● **Problem statement**
Print the source text of every entry in the data below line for line, without any change, and leave the pictures out of the answer.

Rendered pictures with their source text
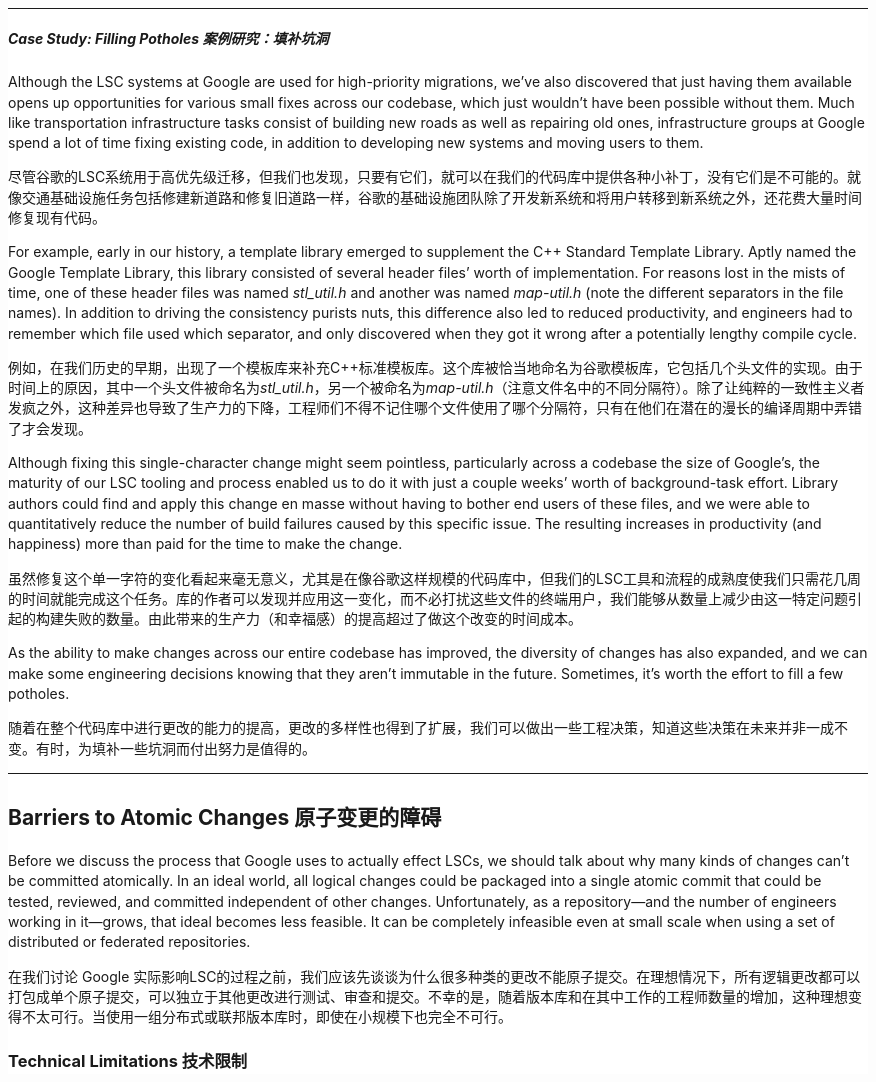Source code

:-----

##### Case Study: Filling Potholes 案例研究：填补坑洞

Although the LSC systems at Google are used for high-priority migrations, we’ve also discovered that just having them available opens up opportunities for various small fixes across our codebase, which just wouldn’t have been possible without them. Much like transportation infrastructure tasks consist of building new roads as well as repairing old ones, infrastructure groups at Google spend a lot of time fixing existing code, in addition to developing new systems and moving users to them.

尽管谷歌的LSC系统用于高优先级迁移，但我们也发现，只要有它们，就可以在我们的代码库中提供各种小补丁，没有它们是不可能的。就像交通基础设施任务包括修建新道路和修复旧道路一样，谷歌的基础设施团队除了开发新系统和将用户转移到新系统之外，还花费大量时间修复现有代码。

For example, early in our history, a template library emerged to supplement the C++ Standard Template Library. Aptly named the Google Template Library, this library consisted of several header files’ worth of implementation. For reasons lost in the mists of time, one of these header files was named *stl_util.h* and another was named *map-util.h* (note the different separators in the file names). In addition to driving the consistency purists nuts, this difference also led to reduced productivity, and engineers had to remember which file used which separator, and only discovered when they got it wrong after a potentially lengthy compile cycle.

例如，在我们历史的早期，出现了一个模板库来补充C++标准模板库。这个库被恰当地命名为谷歌模板库，它包括几个头文件的实现。由于时间上的原因，其中一个头文件被命名为*stl_util.h*，另一个被命名为*map-util.h*（注意文件名中的不同分隔符）。除了让纯粹的一致性主义者发疯之外，这种差异也导致了生产力的下降，工程师们不得不记住哪个文件使用了哪个分隔符，只有在他们在潜在的漫长的编译周期中弄错了才会发现。

Although fixing this single-character change might seem pointless, particularly across a codebase the size of Google’s, the maturity of our LSC tooling and process enabled us to do it with just a couple weeks’ worth of background-task effort. Library authors could find and apply this change en masse without having to bother end users of these files, and we were able to quantitatively reduce the number of build failures caused by this specific issue. The resulting increases in productivity (and happiness) more than paid for the time to make the change.

虽然修复这个单一字符的变化看起来毫无意义，尤其是在像谷歌这样规模的代码库中，但我们的LSC工具和流程的成熟度使我们只需花几周的时间就能完成这个任务。库的作者可以发现并应用这一变化，而不必打扰这些文件的终端用户，我们能够从数量上减少由这一特定问题引起的构建失败的数量。由此带来的生产力（和幸福感）的提高超过了做这个改变的时间成本。

As the ability to make changes across our entire codebase has improved, the diversity of changes has also expanded, and we can make some engineering decisions knowing that they aren’t immutable in the future. Sometimes, it’s worth the effort to fill a few potholes.

随着在整个代码库中进行更改的能力的提高，更改的多样性也得到了扩展，我们可以做出一些工程决策，知道这些决策在未来并非一成不变。有时，为填补一些坑洞而付出努力是值得的。

-----

## Barriers to Atomic Changes  原子变更的障碍

Before we discuss the process that Google uses to actually effect LSCs, we should talk about why many kinds of changes can’t be committed atomically. In an ideal world, all logical changes could be packaged into a single atomic commit that could be tested, reviewed, and committed independent of other changes. Unfortunately, as a repository—and the number of engineers working in it—grows, that ideal becomes less feasible. It can be completely infeasible even at small scale when using a set of distributed or federated repositories.

在我们讨论 Google 实际影响LSC的过程之前，我们应该先谈谈为什么很多种类的更改不能原子提交。在理想情况下，所有逻辑更改都可以打包成单个原子提交，可以独立于其他更改进行测试、审查和提交。不幸的是，随着版本库和在其中工作的工程师数量的增加，这种理想变得不太可行。当使用一组分布式或联邦版本库时，即使在小规模下也完全不可行。

### Technical Limitations  技术限制
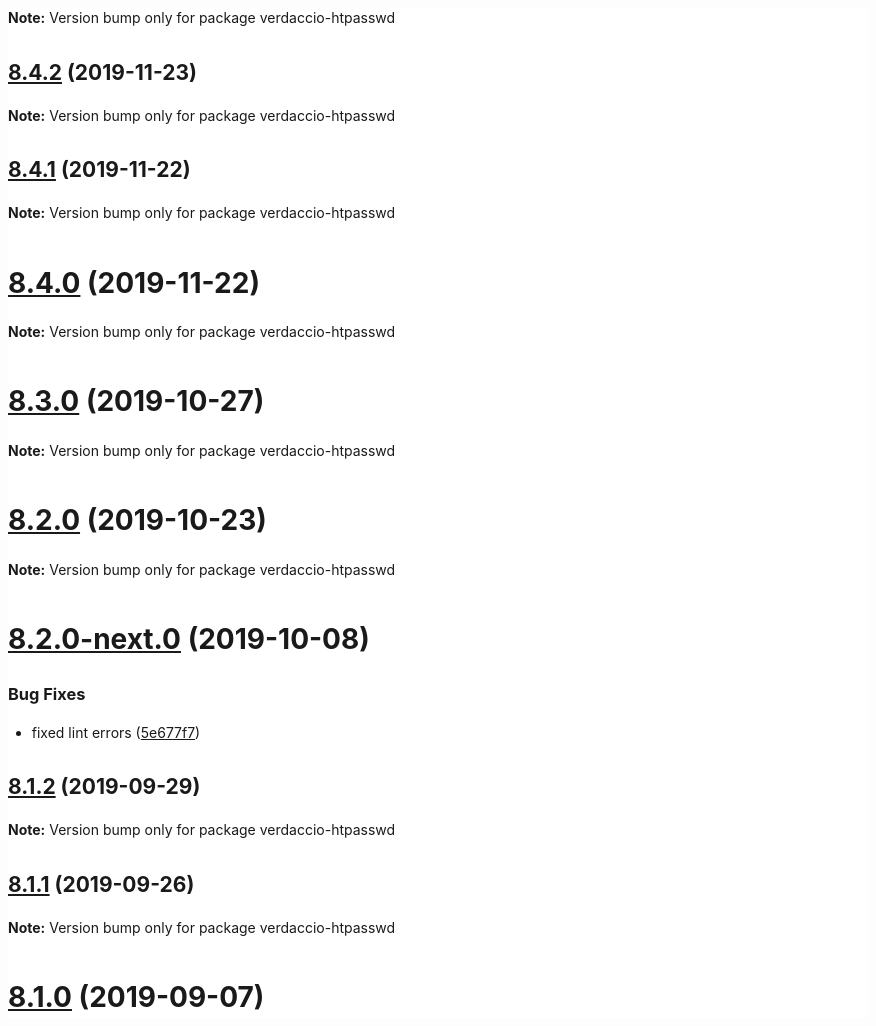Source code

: **Note:** Version bump only for package verdaccio-htpasswd

## [8.4.2](https://github.com/verdaccio/monorepo/compare/v8.4.1...v8.4.2) (2019-11-23)

**Note:** Version bump only for package verdaccio-htpasswd

## [8.4.1](https://github.com/verdaccio/monorepo/compare/v8.4.0...v8.4.1) (2019-11-22)

**Note:** Version bump only for package verdaccio-htpasswd

# [8.4.0](https://github.com/verdaccio/monorepo/compare/v8.3.0...v8.4.0) (2019-11-22)

**Note:** Version bump only for package verdaccio-htpasswd

# [8.3.0](https://github.com/verdaccio/monorepo/compare/v8.2.0...v8.3.0) (2019-10-27)

**Note:** Version bump only for package verdaccio-htpasswd

# [8.2.0](https://github.com/verdaccio/monorepo/compare/v8.2.0-next.0...v8.2.0) (2019-10-23)

**Note:** Version bump only for package verdaccio-htpasswd

# [8.2.0-next.0](https://github.com/verdaccio/monorepo/compare/v8.1.4...v8.2.0-next.0) (2019-10-08)

### Bug Fixes

- fixed lint errors ([5e677f7](https://github.com/verdaccio/monorepo/commit/5e677f7))

## [8.1.2](https://github.com/verdaccio/monorepo/compare/v8.1.1...v8.1.2) (2019-09-29)

**Note:** Version bump only for package verdaccio-htpasswd

## [8.1.1](https://github.com/verdaccio/monorepo/compare/v8.1.0...v8.1.1) (2019-09-26)

**Note:** Version bump only for package verdaccio-htpasswd

# [8.1.0](https://github.com/verdaccio/monorepo/compare/v8.0.1-next.1...v8.1.0) (2019-09-07)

● **Written response**
Source code

:-----

##### Case Study: Filling Potholes 案例研究：填补坑洞

Although the LSC systems at Google are used for high-priority migrations, we’ve also discovered that just having them available opens up opportunities for various small fixes across our codebase, which just wouldn’t have been possible without them. Much like transportation infrastructure tasks consist of building new roads as well as repairing old ones, infrastructure groups at Google spend a lot of time fixing existing code, in addition to developing new systems and moving users to them.

尽管谷歌的LSC系统用于高优先级迁移，但我们也发现，只要有它们，就可以在我们的代码库中提供各种小补丁，没有它们是不可能的。就像交通基础设施任务包括修建新道路和修复旧道路一样，谷歌的基础设施团队除了开发新系统和将用户转移到新系统之外，还花费大量时间修复现有代码。

For example, early in our history, a template library emerged to supplement the C++ Standard Template Library. Aptly named the Google Template Library, this library consisted of several header files’ worth of implementation. For reasons lost in the mists of time, one of these header files was named *stl_util.h* and another was named *map-util.h* (note the different separators in the file names). In addition to driving the consistency purists nuts, this difference also led to reduced productivity, and engineers had to remember which file used which separator, and only discovered when they got it wrong after a potentially lengthy compile cycle.

例如，在我们历史的早期，出现了一个模板库来补充C++标准模板库。这个库被恰当地命名为谷歌模板库，它包括几个头文件的实现。由于时间上的原因，其中一个头文件被命名为*stl_util.h*，另一个被命名为*map-util.h*（注意文件名中的不同分隔符）。除了让纯粹的一致性主义者发疯之外，这种差异也导致了生产力的下降，工程师们不得不记住哪个文件使用了哪个分隔符，只有在他们在潜在的漫长的编译周期中弄错了才会发现。

Although fixing this single-character change might seem pointless, particularly across a codebase the size of Google’s, the maturity of our LSC tooling and process enabled us to do it with just a couple weeks’ worth of background-task effort. Library authors could find and apply this change en masse without having to bother end users of these files, and we were able to quantitatively reduce the number of build failures caused by this specific issue. The resulting increases in productivity (and happiness) more than paid for the time to make the change.

虽然修复这个单一字符的变化看起来毫无意义，尤其是在像谷歌这样规模的代码库中，但我们的LSC工具和流程的成熟度使我们只需花几周的时间就能完成这个任务。库的作者可以发现并应用这一变化，而不必打扰这些文件的终端用户，我们能够从数量上减少由这一特定问题引起的构建失败的数量。由此带来的生产力（和幸福感）的提高超过了做这个改变的时间成本。

As the ability to make changes across our entire codebase has improved, the diversity of changes has also expanded, and we can make some engineering decisions knowing that they aren’t immutable in the future. Sometimes, it’s worth the effort to fill a few potholes.

随着在整个代码库中进行更改的能力的提高，更改的多样性也得到了扩展，我们可以做出一些工程决策，知道这些决策在未来并非一成不变。有时，为填补一些坑洞而付出努力是值得的。

-----

## Barriers to Atomic Changes  原子变更的障碍

Before we discuss the process that Google uses to actually effect LSCs, we should talk about why many kinds of changes can’t be committed atomically. In an ideal world, all logical changes could be packaged into a single atomic commit that could be tested, reviewed, and committed independent of other changes. Unfortunately, as a repository—and the number of engineers working in it—grows, that ideal becomes less feasible. It can be completely infeasible even at small scale when using a set of distributed or federated repositories.

在我们讨论 Google 实际影响LSC的过程之前，我们应该先谈谈为什么很多种类的更改不能原子提交。在理想情况下，所有逻辑更改都可以打包成单个原子提交，可以独立于其他更改进行测试、审查和提交。不幸的是，随着版本库和在其中工作的工程师数量的增加，这种理想变得不太可行。当使用一组分布式或联邦版本库时，即使在小规模下也完全不可行。

### Technical Limitations  技术限制
Source code

: **Note:** Version bump only for package verdaccio-htpasswd

## [8.4.2](https://github.com/verdaccio/monorepo/compare/v8.4.1...v8.4.2) (2019-11-23)

**Note:** Version bump only for package verdaccio-htpasswd

## [8.4.1](https://github.com/verdaccio/monorepo/compare/v8.4.0...v8.4.1) (2019-11-22)

**Note:** Version bump only for package verdaccio-htpasswd

# [8.4.0](https://github.com/verdaccio/monorepo/compare/v8.3.0...v8.4.0) (2019-11-22)

**Note:** Version bump only for package verdaccio-htpasswd

# [8.3.0](https://github.com/verdaccio/monorepo/compare/v8.2.0...v8.3.0) (2019-10-27)

**Note:** Version bump only for package verdaccio-htpasswd

# [8.2.0](https://github.com/verdaccio/monorepo/compare/v8.2.0-next.0...v8.2.0) (2019-10-23)

**Note:** Version bump only for package verdaccio-htpasswd

# [8.2.0-next.0](https://github.com/verdaccio/monorepo/compare/v8.1.4...v8.2.0-next.0) (2019-10-08)

### Bug Fixes

- fixed lint errors ([5e677f7](https://github.com/verdaccio/monorepo/commit/5e677f7))

## [8.1.2](https://github.com/verdaccio/monorepo/compare/v8.1.1...v8.1.2) (2019-09-29)

**Note:** Version bump only for package verdaccio-htpasswd

## [8.1.1](https://github.com/verdaccio/monorepo/compare/v8.1.0...v8.1.1) (2019-09-26)

**Note:** Version bump only for package verdaccio-htpasswd

# [8.1.0](https://github.com/verdaccio/monorepo/compare/v8.0.1-next.1...v8.1.0) (2019-09-07)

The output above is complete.